The case against Haverford was filed by the Deborah Project, a public interest law firm that says it seeks to “uncover, publicize, and dismantle antisemitic abuses in educational systems.” The firm has filed cases against schools in other states, including one in 2022 seeking to block what it called an “overtly racist and antisemitic” ethnic studies curriculum in Los Angeles.

The lawsuit — which describes a “history of antisemitism” at Haverford, including quotas on the numbers of Jewish students who could attend the college in the 1930s — cites five students who have been affected by anti-Israel demonstrations, saying they have been shunned and have changed their routines on campus.

Only one is named — Ally Landau, a women’s basketball player, who sent a campuswide email in early November “in the name of many concerned Jewish students at Haverford and Bryn Mawr.” She accused Students for Justice in Palestine and Students’ Council of “hijacking Plenary to push their one-sided anti-Israel agenda.”

Several weeks later, after the Vermont shooting, pro-Palestinian students issued a “grievances” document that called the shooting “the direct result of the proliferation of anti-Arab and anti-Palestinian rhetoric on this campus and beyond.” They called Landau’s email “hateful,” and demanded the college acknowledge a “continued ethnic cleansing against the Palestinian people.”

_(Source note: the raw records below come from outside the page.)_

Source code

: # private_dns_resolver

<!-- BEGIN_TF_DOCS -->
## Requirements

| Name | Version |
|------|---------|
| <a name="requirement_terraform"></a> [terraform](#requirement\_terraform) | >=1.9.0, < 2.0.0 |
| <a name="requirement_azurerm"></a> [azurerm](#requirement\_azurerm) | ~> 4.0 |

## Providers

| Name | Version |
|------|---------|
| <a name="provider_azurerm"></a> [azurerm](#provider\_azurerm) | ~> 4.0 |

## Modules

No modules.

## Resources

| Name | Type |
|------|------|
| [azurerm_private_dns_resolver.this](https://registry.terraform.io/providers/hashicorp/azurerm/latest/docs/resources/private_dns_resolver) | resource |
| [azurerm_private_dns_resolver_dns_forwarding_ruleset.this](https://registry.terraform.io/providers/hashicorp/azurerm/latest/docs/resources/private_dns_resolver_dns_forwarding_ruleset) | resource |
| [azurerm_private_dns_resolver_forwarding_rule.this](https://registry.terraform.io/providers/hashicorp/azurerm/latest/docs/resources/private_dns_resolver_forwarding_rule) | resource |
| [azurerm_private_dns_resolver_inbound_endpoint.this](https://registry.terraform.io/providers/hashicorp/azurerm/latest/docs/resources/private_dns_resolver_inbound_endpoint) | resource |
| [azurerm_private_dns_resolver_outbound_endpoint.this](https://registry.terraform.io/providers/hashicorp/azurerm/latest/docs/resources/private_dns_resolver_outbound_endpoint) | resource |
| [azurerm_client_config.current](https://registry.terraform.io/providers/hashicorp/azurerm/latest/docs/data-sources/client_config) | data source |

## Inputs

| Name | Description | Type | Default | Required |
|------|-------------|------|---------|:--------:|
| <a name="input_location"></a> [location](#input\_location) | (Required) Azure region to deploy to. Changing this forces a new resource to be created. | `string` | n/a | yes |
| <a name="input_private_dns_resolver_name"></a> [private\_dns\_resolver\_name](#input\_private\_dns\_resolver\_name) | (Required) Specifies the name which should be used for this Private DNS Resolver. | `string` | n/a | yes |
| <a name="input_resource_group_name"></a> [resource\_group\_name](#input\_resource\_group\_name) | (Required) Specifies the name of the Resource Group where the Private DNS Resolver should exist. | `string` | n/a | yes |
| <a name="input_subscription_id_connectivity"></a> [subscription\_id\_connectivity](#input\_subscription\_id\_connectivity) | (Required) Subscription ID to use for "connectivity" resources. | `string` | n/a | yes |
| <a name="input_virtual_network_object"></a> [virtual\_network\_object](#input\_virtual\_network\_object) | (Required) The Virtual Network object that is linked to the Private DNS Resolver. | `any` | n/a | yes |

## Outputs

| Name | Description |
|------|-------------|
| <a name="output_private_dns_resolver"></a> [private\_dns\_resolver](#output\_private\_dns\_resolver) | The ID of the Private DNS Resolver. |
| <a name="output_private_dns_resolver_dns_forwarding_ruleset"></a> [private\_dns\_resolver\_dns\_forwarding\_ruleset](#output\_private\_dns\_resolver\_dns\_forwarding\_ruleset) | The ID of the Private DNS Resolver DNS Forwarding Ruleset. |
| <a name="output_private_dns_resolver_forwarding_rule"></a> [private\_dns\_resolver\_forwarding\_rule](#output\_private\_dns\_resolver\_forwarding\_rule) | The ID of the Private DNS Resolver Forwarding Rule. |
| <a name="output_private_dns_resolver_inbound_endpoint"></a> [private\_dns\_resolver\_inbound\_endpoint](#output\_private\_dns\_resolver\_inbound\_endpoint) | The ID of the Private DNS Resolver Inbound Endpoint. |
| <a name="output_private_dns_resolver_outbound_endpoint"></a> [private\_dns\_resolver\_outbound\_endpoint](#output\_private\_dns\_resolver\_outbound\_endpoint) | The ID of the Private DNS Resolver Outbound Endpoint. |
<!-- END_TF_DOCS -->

Haverford’s president, Wendy Raymond, responded by thanking the writers for “open, honest, thoughtful, and constructive dialogues,” and listed proposals, including culturally competent counseling and support for faculty and student activism. She did not address the claim that the shooting was related to rhetoric on campus, according to the lawsuit.

When Landau, a member of the women’s basketball team, later organized an event at a game promoting awareness of antisemitism, administrators pressured her to cancel it, according to the lawsuit — saying it would “prove too antagonistic to the pro-Palestinian students on campus.”

The lawsuit says Haverford has allowed posters around campus with “From the river to the sea,” a phrase that appears in Hamas’ charter and that is used as a rallying cry for the destruction of Israel. “Quoting the Hamas Charter is exactly as antisemitic as hanging a Confederate flag is racist,” the lawsuit said.

When posters were then torn down in March advertising a Shabbat dinner and a discussion of Jewish identity, the lawsuit said, the college failed to condemn the act as antisemitic.

In a message to the community April 9 acknowledging “growing concern about antisemitism on our campus,” Raymond, noted the posters’ removal but said “the movement of many of the flyers can be accounted for by benign mechanisms.” The college continued to investigate, she said.

Raymond said it was “troubling and unacceptable” that some Jewish students felt they could not participate in the college’s plenary. She also noted the event students held about Covid — originally titled “Mass Death on all Fronts: Israel’s weaponization of Covid against Palestinians,” which Raymond said “evoked centuries-old pernicious tropes related to blood libel.”

Administrators “interceded … encouraging student organizers to exercise more empathy and consideration of their fellow community members, and to alter their approach to their topic,” Raymond said. While organizers changed the title to “Covid in Times of Genocide,” according to the lawsuit, Raymond said administrators “were disappointed by those changes, which did not assuage important and clearly expressed concerns.”

“I regret that our commitment to freedom of expression in this case has resulted in such pain and harm, contributing further to the feelings of alienation and prejudice that many Jewish people have described to me,” she said.

Among other actions, the lawsuit asks the court to order Haverford to ensure that students are protected from discrimination on the basis of their Jewish identity, “including those for whom Zionism is an integral part of that identity,” and that it be ordered to provide education about antisemitism “which includes the hostile treatment of Jews who believe in the centrality of Israel to Judaism.”